**WORK INSTRUCTIONS**
Copy out the listing below word for word, beginning at its first line and continuing through the line that contains "common name: Shimmering ruby-tail".

##### PROVIDED DATA #####

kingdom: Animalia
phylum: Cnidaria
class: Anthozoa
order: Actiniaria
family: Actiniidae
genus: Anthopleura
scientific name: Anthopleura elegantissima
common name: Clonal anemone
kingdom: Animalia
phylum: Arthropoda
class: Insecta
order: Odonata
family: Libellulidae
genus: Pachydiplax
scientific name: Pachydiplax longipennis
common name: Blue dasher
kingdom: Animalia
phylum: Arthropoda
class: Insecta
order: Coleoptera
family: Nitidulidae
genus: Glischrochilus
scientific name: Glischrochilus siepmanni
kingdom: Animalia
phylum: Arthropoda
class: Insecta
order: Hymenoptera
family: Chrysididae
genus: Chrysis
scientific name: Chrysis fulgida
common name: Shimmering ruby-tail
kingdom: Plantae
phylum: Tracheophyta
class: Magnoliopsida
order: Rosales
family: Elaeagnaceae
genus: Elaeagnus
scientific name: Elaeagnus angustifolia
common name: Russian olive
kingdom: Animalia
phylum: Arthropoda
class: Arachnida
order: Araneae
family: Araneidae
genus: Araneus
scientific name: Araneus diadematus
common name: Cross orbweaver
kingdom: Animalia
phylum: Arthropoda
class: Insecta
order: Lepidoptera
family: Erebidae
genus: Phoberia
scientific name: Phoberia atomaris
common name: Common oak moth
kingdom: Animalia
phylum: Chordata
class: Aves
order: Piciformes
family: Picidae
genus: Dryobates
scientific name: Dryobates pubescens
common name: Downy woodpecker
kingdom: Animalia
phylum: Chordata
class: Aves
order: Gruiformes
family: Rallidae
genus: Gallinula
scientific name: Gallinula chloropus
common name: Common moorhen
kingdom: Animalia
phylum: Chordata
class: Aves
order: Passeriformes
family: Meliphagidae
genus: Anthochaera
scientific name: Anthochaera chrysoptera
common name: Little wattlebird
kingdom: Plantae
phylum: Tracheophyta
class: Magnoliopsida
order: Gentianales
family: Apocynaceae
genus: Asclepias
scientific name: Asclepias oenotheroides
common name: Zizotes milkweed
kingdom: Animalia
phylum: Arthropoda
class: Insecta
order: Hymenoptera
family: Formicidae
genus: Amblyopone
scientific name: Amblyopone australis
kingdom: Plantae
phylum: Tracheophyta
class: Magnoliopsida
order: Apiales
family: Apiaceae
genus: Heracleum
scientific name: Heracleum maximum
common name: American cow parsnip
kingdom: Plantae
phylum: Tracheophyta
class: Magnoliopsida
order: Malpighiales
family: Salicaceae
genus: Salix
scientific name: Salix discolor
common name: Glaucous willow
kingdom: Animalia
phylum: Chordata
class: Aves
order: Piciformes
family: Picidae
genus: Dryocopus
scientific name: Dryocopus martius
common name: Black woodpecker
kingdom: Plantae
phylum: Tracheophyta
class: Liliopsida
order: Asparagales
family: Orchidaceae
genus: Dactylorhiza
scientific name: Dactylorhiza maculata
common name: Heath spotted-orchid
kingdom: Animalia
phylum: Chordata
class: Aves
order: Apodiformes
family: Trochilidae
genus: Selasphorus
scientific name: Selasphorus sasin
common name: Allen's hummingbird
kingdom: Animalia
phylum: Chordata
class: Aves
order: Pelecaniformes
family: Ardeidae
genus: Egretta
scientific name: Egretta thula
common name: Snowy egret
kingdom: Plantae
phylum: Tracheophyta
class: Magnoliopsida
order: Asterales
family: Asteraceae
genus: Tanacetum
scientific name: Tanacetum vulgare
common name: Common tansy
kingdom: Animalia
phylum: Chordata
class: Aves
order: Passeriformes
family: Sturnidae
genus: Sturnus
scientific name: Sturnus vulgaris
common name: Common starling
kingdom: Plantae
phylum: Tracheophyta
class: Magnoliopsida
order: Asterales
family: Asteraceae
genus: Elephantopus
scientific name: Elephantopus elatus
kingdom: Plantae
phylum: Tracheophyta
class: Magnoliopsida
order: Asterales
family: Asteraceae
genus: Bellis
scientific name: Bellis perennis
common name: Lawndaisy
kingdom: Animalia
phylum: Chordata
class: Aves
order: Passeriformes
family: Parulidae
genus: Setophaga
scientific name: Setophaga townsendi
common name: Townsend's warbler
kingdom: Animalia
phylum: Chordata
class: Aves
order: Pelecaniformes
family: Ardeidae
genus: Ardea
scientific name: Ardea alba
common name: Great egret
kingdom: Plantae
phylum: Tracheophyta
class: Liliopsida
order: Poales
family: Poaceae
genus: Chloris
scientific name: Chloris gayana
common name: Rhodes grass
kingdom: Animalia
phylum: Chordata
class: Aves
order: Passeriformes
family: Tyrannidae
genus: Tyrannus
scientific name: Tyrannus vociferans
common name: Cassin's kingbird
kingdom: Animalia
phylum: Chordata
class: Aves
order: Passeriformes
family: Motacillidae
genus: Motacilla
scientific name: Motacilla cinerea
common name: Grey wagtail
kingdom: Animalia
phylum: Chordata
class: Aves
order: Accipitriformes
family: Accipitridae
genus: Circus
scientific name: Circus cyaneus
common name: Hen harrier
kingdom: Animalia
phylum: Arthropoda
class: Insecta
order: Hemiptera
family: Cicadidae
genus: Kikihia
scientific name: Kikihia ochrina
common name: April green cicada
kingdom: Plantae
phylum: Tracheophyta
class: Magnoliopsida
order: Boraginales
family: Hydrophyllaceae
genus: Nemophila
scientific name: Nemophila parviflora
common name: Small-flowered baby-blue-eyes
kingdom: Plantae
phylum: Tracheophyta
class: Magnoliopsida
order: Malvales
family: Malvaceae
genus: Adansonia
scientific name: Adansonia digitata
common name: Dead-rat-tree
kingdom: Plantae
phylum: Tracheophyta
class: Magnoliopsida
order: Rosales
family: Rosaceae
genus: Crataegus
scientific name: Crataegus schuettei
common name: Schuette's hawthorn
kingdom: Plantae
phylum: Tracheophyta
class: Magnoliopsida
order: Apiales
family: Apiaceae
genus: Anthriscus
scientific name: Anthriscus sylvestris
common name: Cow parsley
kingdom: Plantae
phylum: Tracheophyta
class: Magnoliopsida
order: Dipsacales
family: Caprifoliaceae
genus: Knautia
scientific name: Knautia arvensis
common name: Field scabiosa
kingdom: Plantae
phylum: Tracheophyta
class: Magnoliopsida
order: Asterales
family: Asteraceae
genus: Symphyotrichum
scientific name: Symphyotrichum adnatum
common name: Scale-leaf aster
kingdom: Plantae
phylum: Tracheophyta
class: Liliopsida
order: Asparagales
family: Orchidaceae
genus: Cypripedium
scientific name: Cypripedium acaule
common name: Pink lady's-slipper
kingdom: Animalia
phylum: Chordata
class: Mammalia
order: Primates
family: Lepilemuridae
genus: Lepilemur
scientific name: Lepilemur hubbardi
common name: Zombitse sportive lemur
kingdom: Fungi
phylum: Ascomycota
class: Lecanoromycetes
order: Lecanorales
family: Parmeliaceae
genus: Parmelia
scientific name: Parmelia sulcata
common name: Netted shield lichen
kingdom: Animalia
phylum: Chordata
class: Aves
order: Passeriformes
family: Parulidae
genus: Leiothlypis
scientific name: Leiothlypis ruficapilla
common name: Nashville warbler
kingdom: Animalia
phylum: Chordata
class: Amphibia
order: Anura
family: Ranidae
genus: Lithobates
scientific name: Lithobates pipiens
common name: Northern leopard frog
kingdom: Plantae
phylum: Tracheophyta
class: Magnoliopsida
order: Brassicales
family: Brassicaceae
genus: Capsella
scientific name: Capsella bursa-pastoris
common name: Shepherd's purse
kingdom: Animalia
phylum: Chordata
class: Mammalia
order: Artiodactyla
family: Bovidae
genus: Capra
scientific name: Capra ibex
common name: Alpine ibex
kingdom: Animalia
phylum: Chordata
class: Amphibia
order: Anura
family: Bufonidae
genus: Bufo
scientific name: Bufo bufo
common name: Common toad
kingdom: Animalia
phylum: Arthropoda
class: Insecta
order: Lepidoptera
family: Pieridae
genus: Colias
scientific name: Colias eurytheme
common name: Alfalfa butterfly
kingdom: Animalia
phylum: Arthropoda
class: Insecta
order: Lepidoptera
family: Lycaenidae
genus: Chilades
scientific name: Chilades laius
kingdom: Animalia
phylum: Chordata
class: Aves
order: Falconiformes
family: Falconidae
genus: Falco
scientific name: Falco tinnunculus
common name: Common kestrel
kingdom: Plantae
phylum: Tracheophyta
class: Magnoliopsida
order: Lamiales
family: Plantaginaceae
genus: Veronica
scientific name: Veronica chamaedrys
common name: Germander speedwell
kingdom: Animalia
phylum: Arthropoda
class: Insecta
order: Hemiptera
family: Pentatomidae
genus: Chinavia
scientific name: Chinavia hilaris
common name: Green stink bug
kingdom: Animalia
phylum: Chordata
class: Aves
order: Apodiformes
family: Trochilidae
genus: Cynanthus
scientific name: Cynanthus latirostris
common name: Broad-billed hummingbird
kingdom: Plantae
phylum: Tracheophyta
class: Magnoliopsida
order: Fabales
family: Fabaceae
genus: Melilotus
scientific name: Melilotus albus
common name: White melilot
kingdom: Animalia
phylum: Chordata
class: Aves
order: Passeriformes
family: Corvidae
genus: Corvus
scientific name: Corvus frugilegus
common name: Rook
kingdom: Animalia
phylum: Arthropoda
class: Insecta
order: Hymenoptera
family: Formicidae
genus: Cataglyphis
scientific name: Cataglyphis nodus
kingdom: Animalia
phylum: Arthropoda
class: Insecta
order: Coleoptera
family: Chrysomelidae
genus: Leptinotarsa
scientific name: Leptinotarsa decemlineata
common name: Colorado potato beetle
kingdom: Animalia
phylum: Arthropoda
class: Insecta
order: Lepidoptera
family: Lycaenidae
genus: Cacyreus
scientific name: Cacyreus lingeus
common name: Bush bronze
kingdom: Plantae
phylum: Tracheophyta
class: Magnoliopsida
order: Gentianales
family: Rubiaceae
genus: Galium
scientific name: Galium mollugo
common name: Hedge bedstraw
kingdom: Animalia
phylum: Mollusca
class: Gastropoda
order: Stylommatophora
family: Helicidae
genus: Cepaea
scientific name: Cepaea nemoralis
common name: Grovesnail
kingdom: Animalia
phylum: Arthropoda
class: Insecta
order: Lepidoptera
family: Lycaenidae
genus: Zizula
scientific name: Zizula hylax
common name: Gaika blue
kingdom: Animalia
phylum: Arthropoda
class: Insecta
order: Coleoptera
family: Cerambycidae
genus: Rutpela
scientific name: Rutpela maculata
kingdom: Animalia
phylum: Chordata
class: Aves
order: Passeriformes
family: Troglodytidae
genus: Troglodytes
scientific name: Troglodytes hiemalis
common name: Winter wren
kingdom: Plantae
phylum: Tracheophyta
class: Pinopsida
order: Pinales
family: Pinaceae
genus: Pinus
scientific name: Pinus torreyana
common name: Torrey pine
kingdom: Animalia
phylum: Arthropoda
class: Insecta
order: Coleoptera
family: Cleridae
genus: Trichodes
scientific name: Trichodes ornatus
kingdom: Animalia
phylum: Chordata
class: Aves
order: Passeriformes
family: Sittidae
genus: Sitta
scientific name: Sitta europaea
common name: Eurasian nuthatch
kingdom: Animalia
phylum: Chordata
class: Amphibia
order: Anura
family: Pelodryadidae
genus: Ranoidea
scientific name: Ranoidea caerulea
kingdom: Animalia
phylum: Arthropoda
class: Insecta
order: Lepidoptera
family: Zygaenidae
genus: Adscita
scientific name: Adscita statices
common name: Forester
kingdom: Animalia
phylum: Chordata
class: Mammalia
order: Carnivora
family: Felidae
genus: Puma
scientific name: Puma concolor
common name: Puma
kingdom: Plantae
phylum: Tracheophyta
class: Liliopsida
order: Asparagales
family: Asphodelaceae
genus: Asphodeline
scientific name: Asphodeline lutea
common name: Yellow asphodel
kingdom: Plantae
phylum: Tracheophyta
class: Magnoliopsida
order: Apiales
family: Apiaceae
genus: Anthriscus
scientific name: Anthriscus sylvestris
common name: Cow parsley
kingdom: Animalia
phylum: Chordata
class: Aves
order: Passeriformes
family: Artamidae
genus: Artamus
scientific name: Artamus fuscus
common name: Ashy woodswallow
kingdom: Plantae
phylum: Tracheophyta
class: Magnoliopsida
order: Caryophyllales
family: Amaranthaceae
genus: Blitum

#####

**CORRECT OUTPUT**
kingdom: Animalia
phylum: Cnidaria
class: Anthozoa
order: Actiniaria
family: Actiniidae
genus: Anthopleura
scientific name: Anthopleura elegantissima
common name: Clonal anemone
kingdom: Animalia
phylum: Arthropoda
class: Insecta
order: Odonata
family: Libellulidae
genus: Pachydiplax
scientific name: Pachydiplax longipennis
common name: Blue dasher
kingdom: Animalia
phylum: Arthropoda
class: Insecta
order: Coleoptera
family: Nitidulidae
genus: Glischrochilus
scientific name: Glischrochilus siepmanni
kingdom: Animalia
phylum: Arthropoda
class: Insecta
order: Hymenoptera
family: Chrysididae
genus: Chrysis
scientific name: Chrysis fulgida
common name: Shimmering ruby-tail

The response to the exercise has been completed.